### The problem
In the article about KKR's acquisition of Envision Healthcare, what price per share did KKR agree to pay?

### Supplied passage

+ + + + + + +

BY Fraser Tennant
Continuing its recent, high-profile mergers & acquisitions (M&A) activity within the healthcare sector, private equity (PE) firm KKR is to acquire US medical staff provider Envision Healthcare in a deal valued at $5.57bn.
The acquisition of Envision saw global investment giant KKR see off competition from Carlyle Group, TPG Global and others to seal the deal for $46 per share. The agreement is an all-cash transaction, including the assumption or repayment of debt.
"Envision is a leading provider of physician-led services in a healthcare system in which physician-patient interactions have a pronounced impact on nearly all healthcare decisions,” said Jim Momtazee, head of KKR's healthcare investment team. “Envision has a very strong reputation for delivering high-quality, patient-focused care through its network of 25,000 clinical professionals at thousands of hospitals, surgery centres and alternate sites of care across the country.”
No stranger to Envision Healthcare, KKR already owns Envision American Medical response (AMR), the largest US provider of ambulance services, which it bought for $2.4bn in 2017 and merged with its helicopter ambulance service. Another healthcare sector deal last year saw KKR take WebMD Health Corp private for an estimated $2.8bn.
The agreement for KKR to acquire Envision Healthcare has been unanimously approved by Envision's board of directors and represents the culmination of the board's comprehensive review of strategic alternatives to enhance shareholder value.
Over the last seven months, the Envision Healthcare board, with the assistance of three independent financial advisers and legal counsel, examined a full range of options to generate shareholder value, including capital structure alternatives, potential acquisitions, portfolio optimisation, a potential sale of the whole company, and continued operation as a standalone business.

+ + + + + + +

### Input data
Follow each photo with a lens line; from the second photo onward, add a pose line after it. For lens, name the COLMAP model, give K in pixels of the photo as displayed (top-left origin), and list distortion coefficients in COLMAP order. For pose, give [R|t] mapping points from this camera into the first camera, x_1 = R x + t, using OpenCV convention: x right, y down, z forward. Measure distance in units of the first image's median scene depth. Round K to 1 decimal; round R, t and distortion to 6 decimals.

+ + + + + + +

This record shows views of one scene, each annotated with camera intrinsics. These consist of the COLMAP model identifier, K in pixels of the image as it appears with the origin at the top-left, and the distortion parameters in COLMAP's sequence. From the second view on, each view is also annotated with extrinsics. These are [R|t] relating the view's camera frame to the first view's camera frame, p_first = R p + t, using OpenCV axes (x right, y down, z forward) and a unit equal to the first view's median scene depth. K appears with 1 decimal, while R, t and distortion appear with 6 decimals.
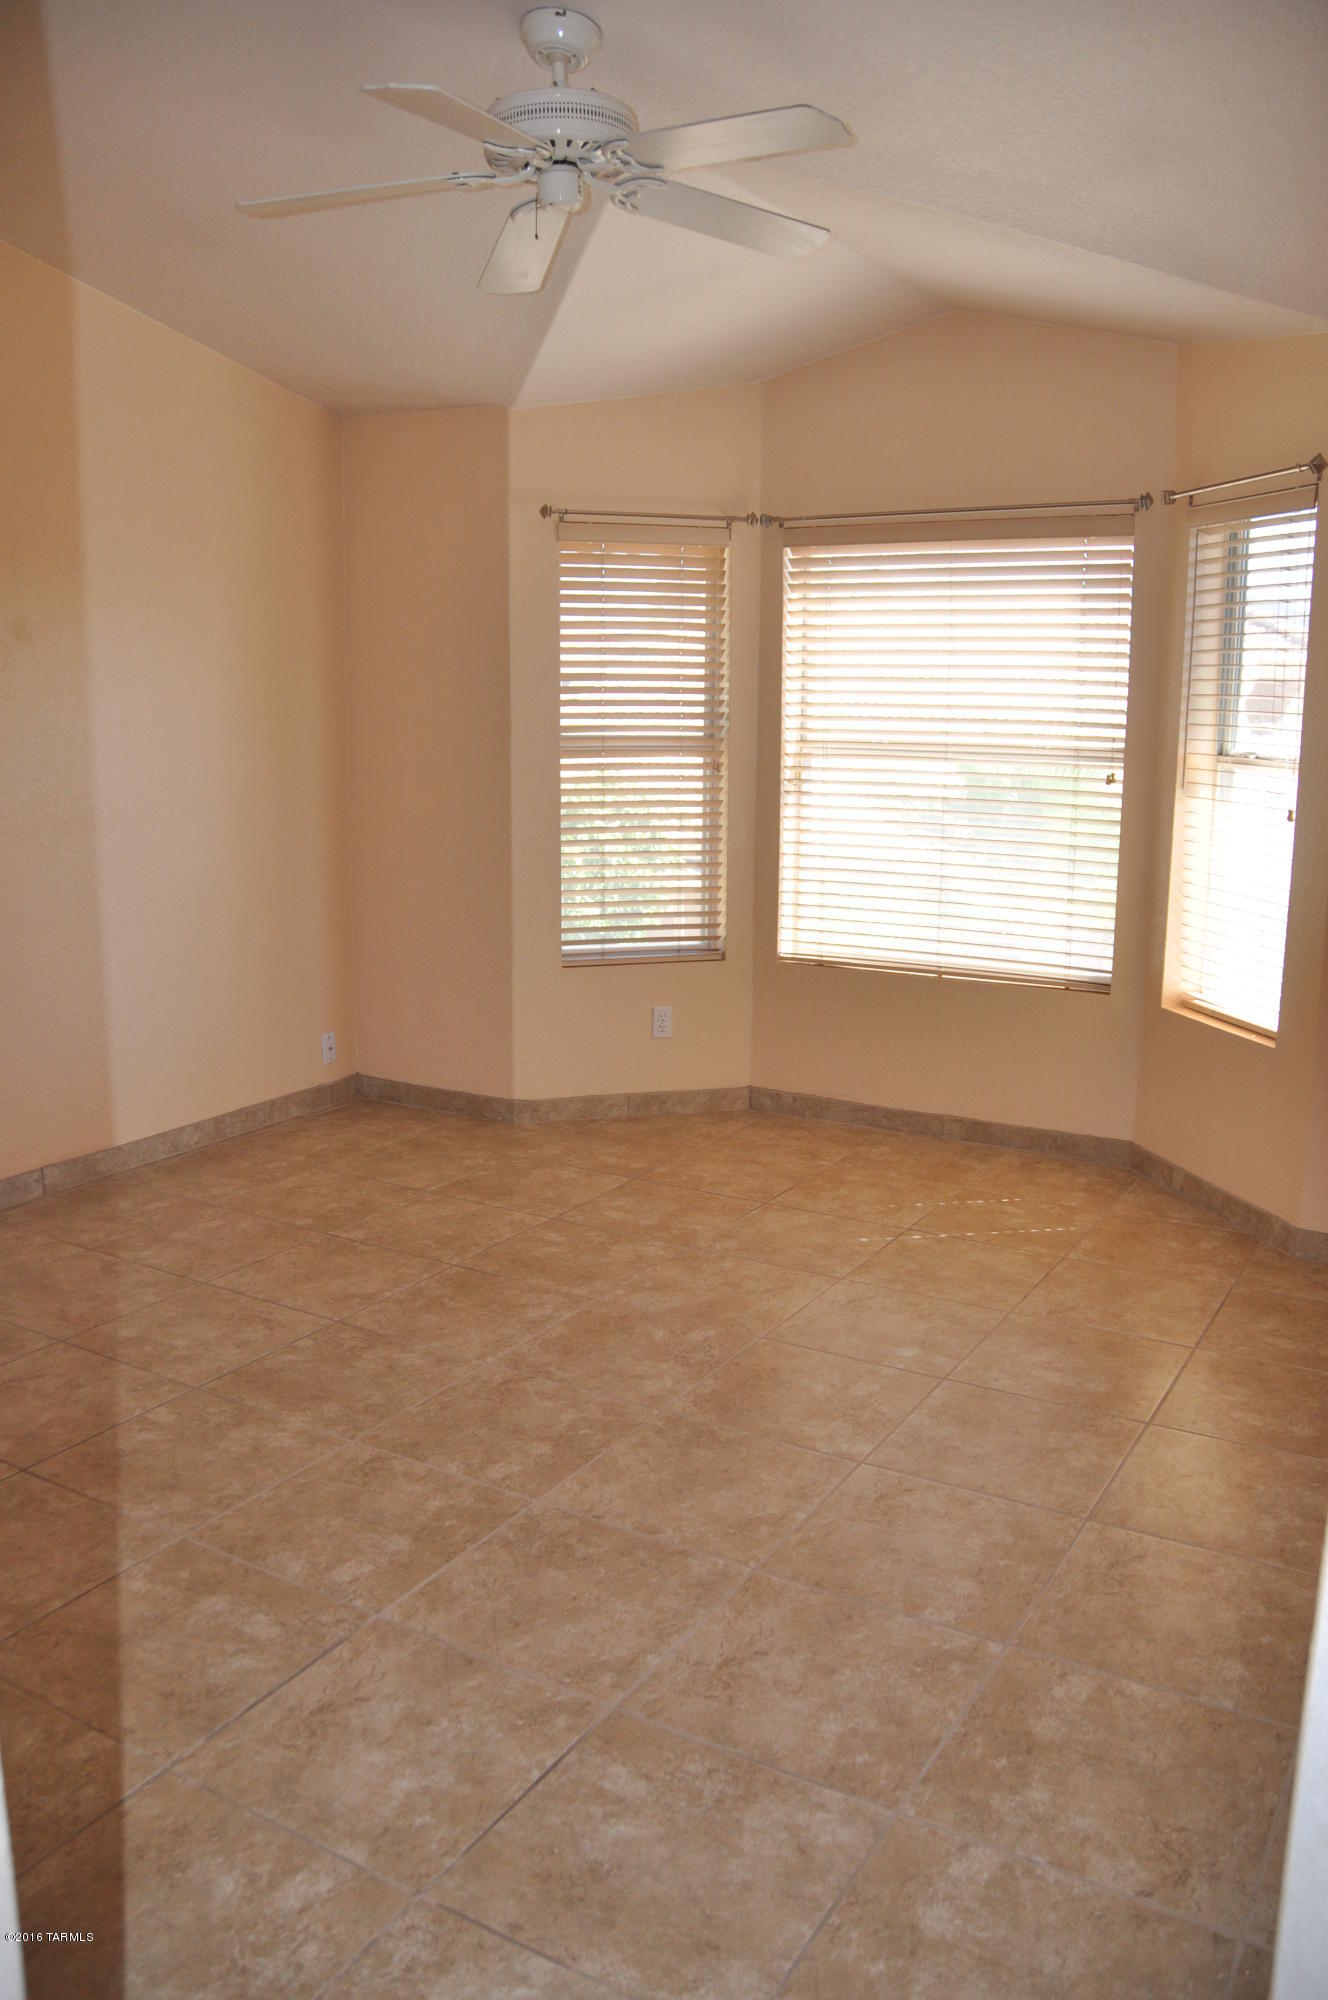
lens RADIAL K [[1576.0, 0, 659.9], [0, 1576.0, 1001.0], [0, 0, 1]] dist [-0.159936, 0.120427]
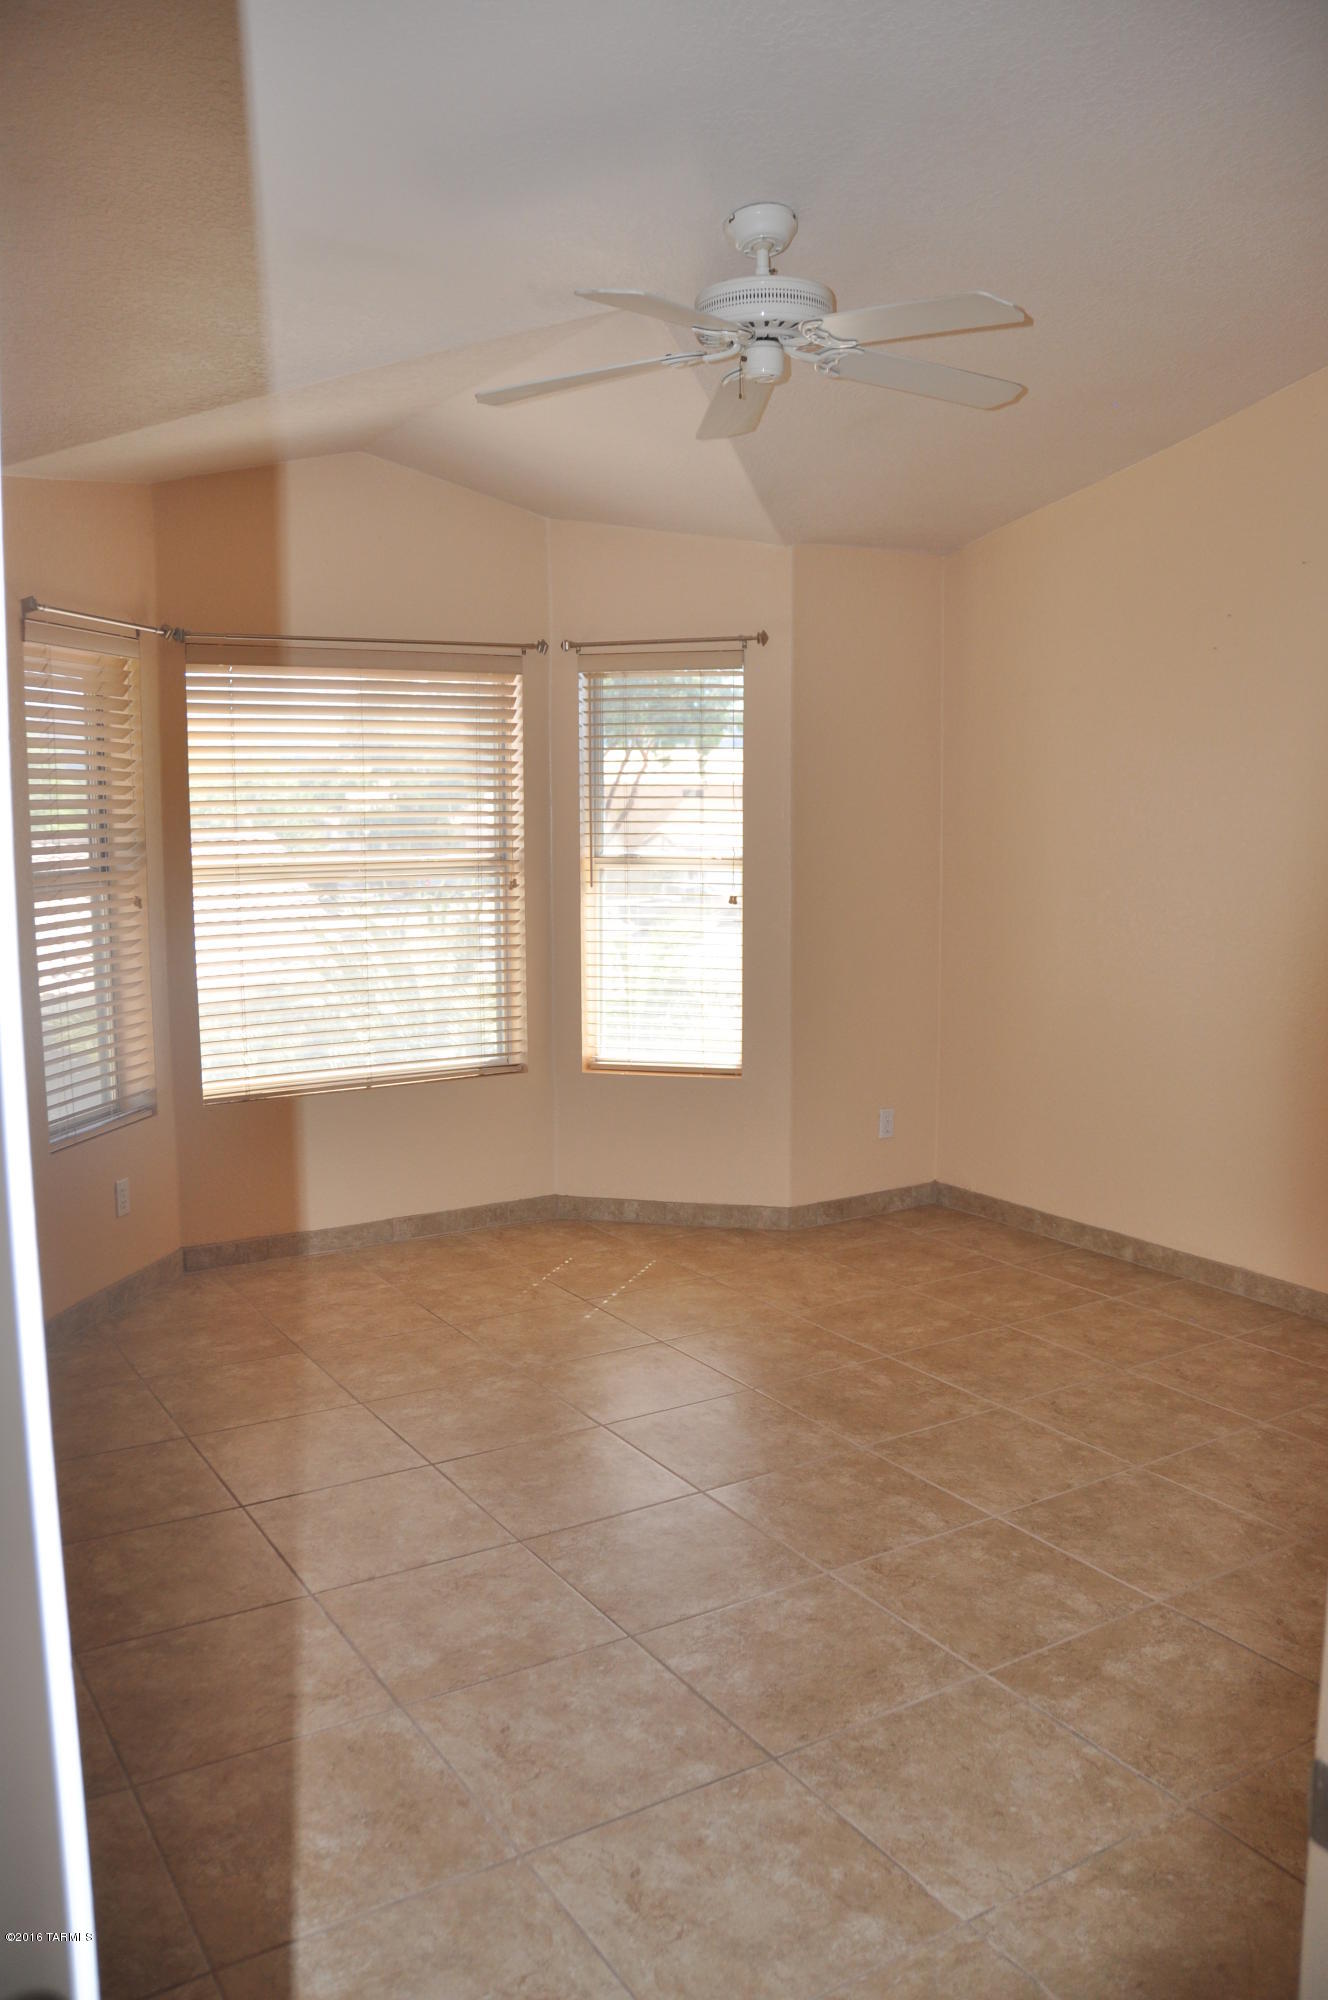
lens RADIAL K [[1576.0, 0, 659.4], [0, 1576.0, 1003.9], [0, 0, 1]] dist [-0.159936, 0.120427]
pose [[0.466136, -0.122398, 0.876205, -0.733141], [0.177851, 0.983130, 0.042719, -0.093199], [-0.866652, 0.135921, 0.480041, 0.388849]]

+ + + + + + +

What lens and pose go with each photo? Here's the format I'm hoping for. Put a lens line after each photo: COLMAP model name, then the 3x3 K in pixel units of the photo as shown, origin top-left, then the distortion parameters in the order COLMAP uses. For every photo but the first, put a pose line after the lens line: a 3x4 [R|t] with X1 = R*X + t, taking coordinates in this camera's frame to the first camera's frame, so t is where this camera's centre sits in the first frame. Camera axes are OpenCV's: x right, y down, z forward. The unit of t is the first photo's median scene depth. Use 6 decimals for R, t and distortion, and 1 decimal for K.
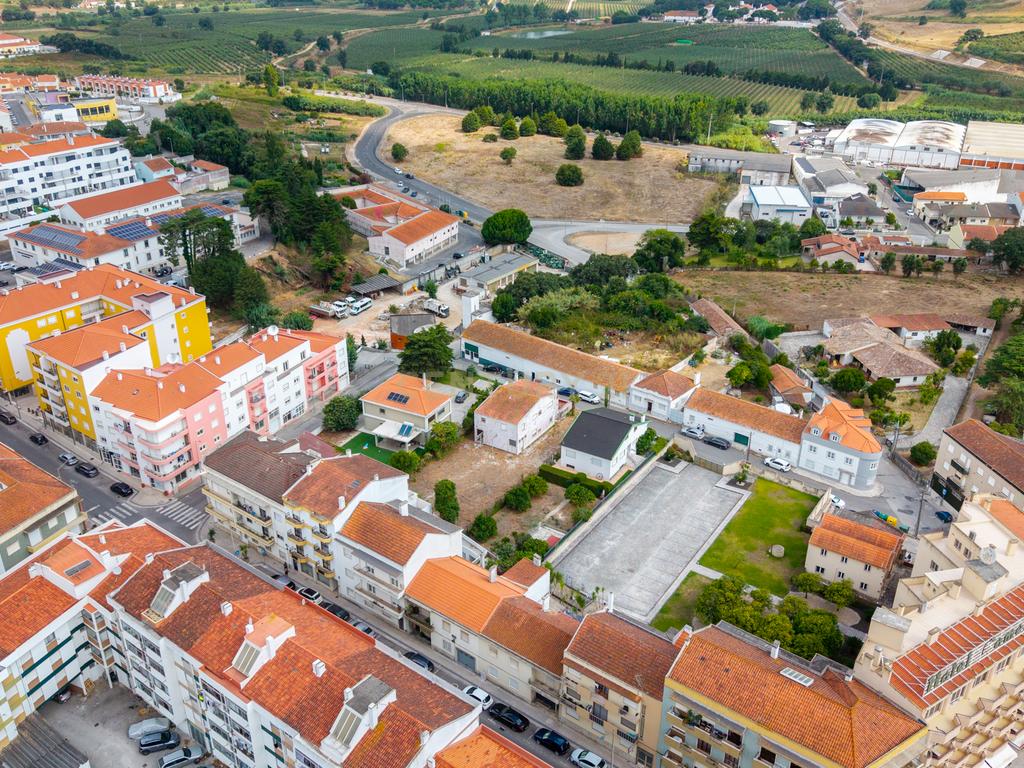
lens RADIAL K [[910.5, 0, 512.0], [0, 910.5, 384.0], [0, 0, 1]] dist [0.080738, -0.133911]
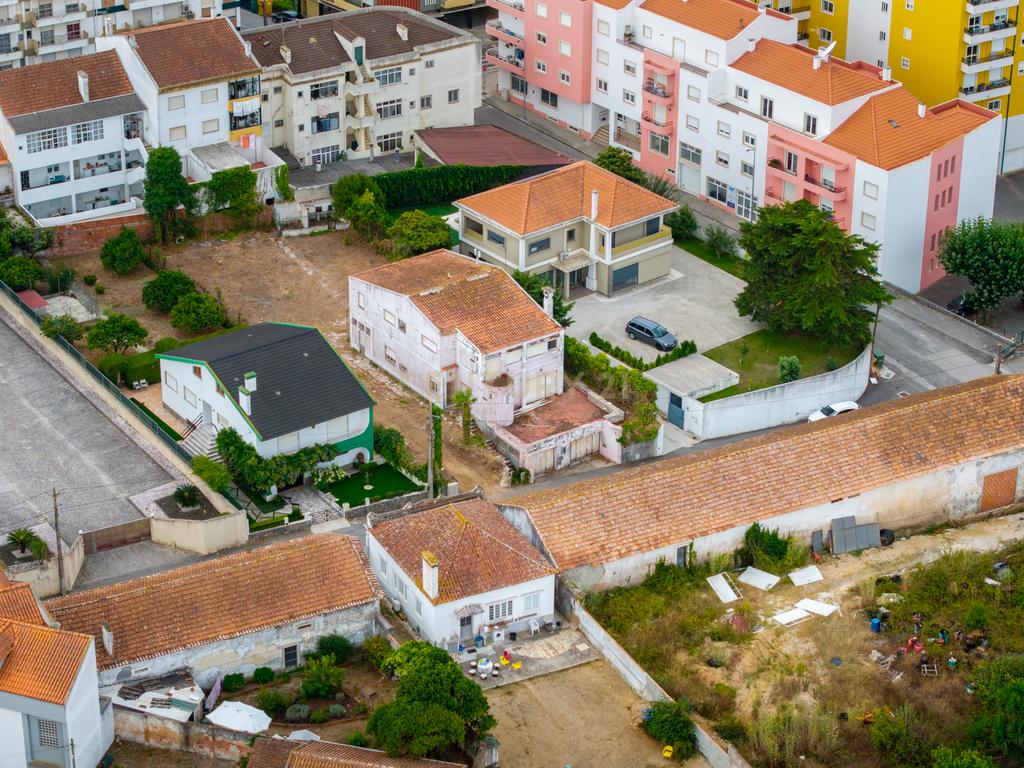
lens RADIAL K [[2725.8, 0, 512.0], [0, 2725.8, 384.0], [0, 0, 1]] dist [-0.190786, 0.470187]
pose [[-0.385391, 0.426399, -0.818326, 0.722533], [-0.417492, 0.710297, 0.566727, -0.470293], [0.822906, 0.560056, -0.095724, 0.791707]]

+ + + + + + +

### Finished exercise
$46 per share